US 12,322,156 B2
Input image size switchable network for adaptive runtime efficient image classification
Anbang Yao, Beijing (CN); Yikai Wang, Beijing (CN); Ming Lu, Beijing (CN); Shandong Wang, Beijing (CN); and Feng Chen, Shanghai (CN)
Assigned to Intel Corporation, Santa Clara, CA (US)
Appl. No. 17/918,080
Filed by Intel Corporation, Santa Clara, CA (US)
PCT Filed Jun. 15, 2020, PCT No. PCT/CN2020/096035
§ 371(c)(1), (2) Date Oct. 10, 2022,
PCT Pub. No. WO2021/253148, PCT Pub. Date Dec. 23, 2021.
Prior Publication US 2023/0343068 A1, Oct. 26, 2023
Int. Cl. G06V 10/764 (2022.01); G06V 10/32 (2022.01); G06V 10/44 (2022.01); G06V 10/774 (2022.01); G06V 10/82 (2022.01)

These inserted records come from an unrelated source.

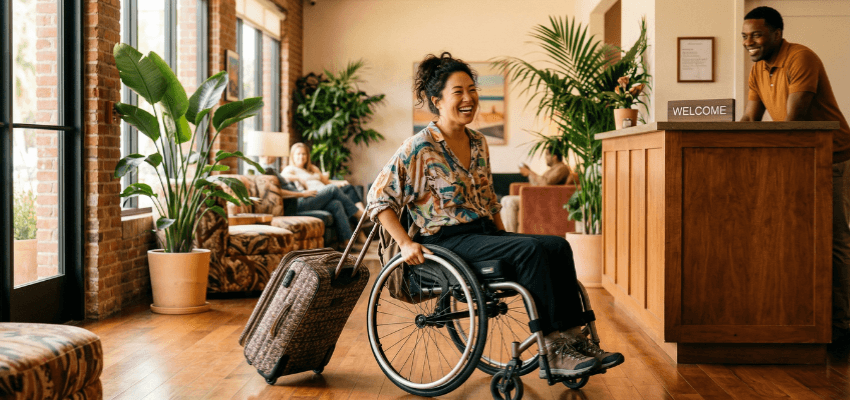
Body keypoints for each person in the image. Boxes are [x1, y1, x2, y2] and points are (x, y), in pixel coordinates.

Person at [366, 52, 624, 379]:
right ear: (437, 101)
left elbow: (489, 199)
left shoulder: (477, 141)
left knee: (557, 245)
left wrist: (504, 237)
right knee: (531, 251)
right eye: (458, 92)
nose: (469, 98)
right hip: (446, 241)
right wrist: (405, 244)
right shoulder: (419, 147)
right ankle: (554, 350)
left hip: (484, 233)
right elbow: (378, 198)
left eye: (472, 90)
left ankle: (575, 342)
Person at [740, 6, 850, 341]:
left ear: (777, 34)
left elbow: (794, 121)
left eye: (756, 35)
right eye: (745, 36)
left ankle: (842, 324)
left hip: (832, 157)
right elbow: (750, 119)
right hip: (798, 158)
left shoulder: (801, 58)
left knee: (835, 239)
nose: (749, 42)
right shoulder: (758, 69)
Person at [500, 146, 574, 232]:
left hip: (546, 199)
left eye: (547, 155)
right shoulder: (552, 170)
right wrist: (529, 172)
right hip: (539, 197)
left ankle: (510, 233)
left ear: (554, 156)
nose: (545, 158)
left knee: (510, 201)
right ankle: (506, 232)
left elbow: (546, 183)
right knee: (505, 199)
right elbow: (538, 184)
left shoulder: (562, 168)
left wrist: (530, 172)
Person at [282, 142, 365, 211]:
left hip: (326, 189)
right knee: (334, 191)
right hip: (317, 194)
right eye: (298, 154)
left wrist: (340, 182)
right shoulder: (290, 168)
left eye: (304, 154)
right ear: (292, 156)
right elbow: (283, 176)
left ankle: (362, 213)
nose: (301, 157)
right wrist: (299, 178)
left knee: (348, 187)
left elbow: (326, 182)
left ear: (307, 156)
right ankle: (360, 215)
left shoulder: (312, 168)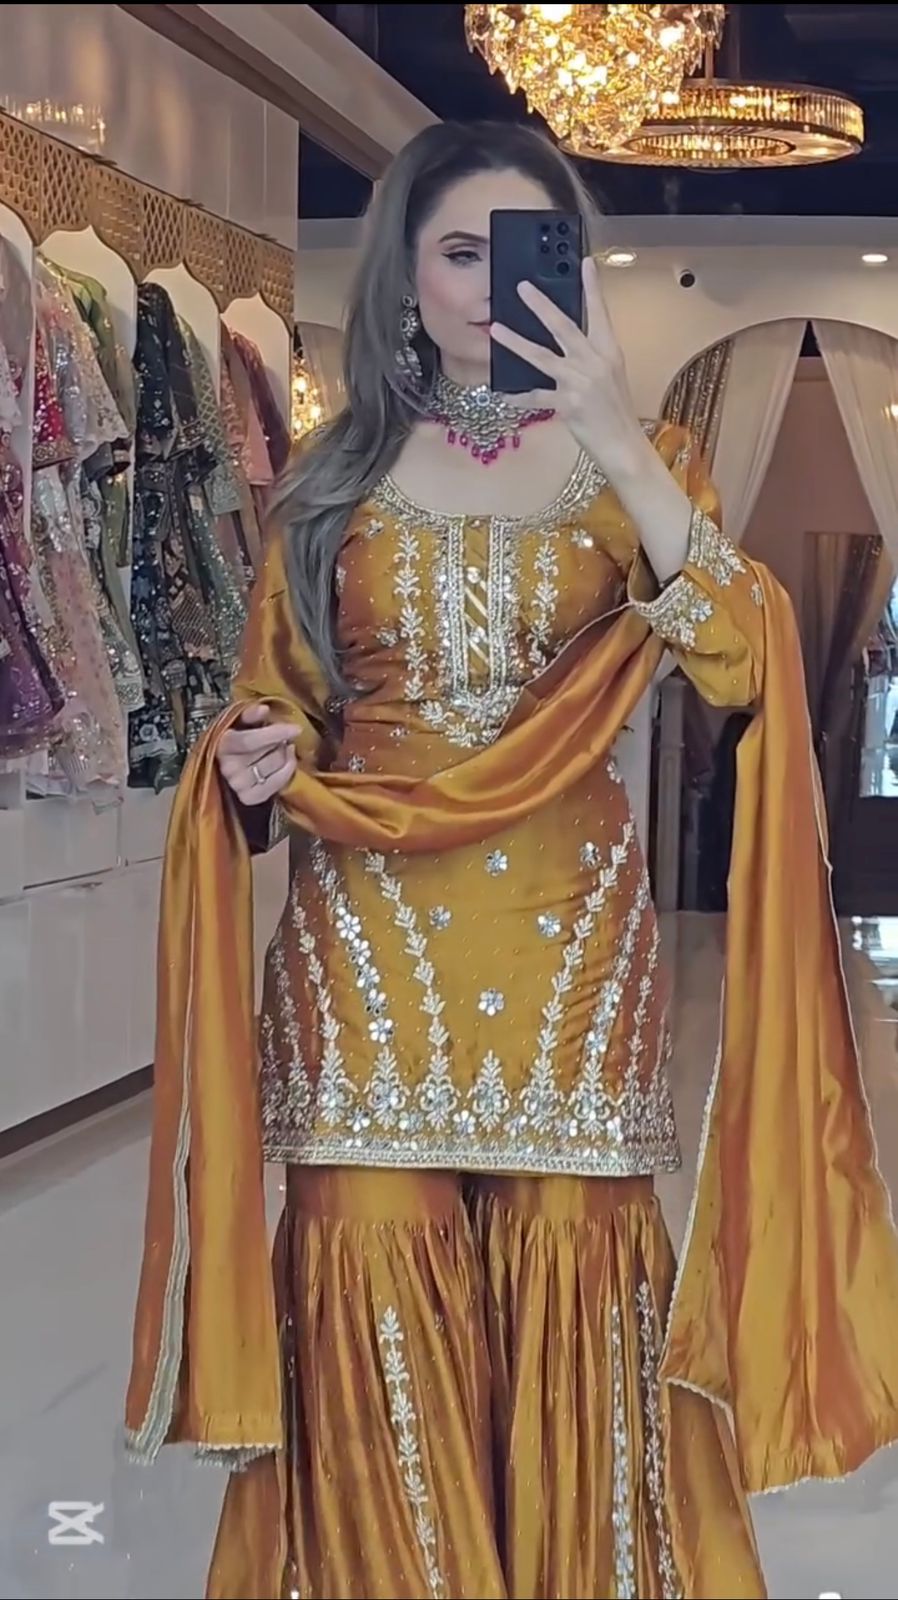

CPC G06V 10/764 (2022.01) [G06V 10/32 (2022.01); G06V 10/454 (2022.01); G06V 10/774 (2022.01); G06V 10/82 (2022.01)] 21 Claims
OG exemplary drawing
 
1. A system for image classification, the system comprising:
a non-transitory memory to store a first image at a first resolution and a second image at a second resolution less than the first resolution; and
one or more processors coupled to the memory, the one or more processors to:
apply a convolutional neural network layer to the first image or first feature maps corresponding to the first image using a plurality of convolutional layer parameters to generate one or more second feature maps corresponding to the first image;
perform a first normalization on the one or more second feature maps using a plurality of first normalization parameters to generate one or more third feature maps;
generate a first label for the first image using the one or more third feature maps;
apply the convolutional neural network layer to the second image or fourth feature maps corresponding to the second image using the plurality of convolutional layer parameters to generate one or more fifth feature maps corresponding to the second image;
perform a second normalization on the one or more fifth feature maps using a plurality of second normalization parameters exclusive of the first normalization parameters to generate one or more sixth feature maps; and
generate a second label for the second image using the one or more sixth feature maps.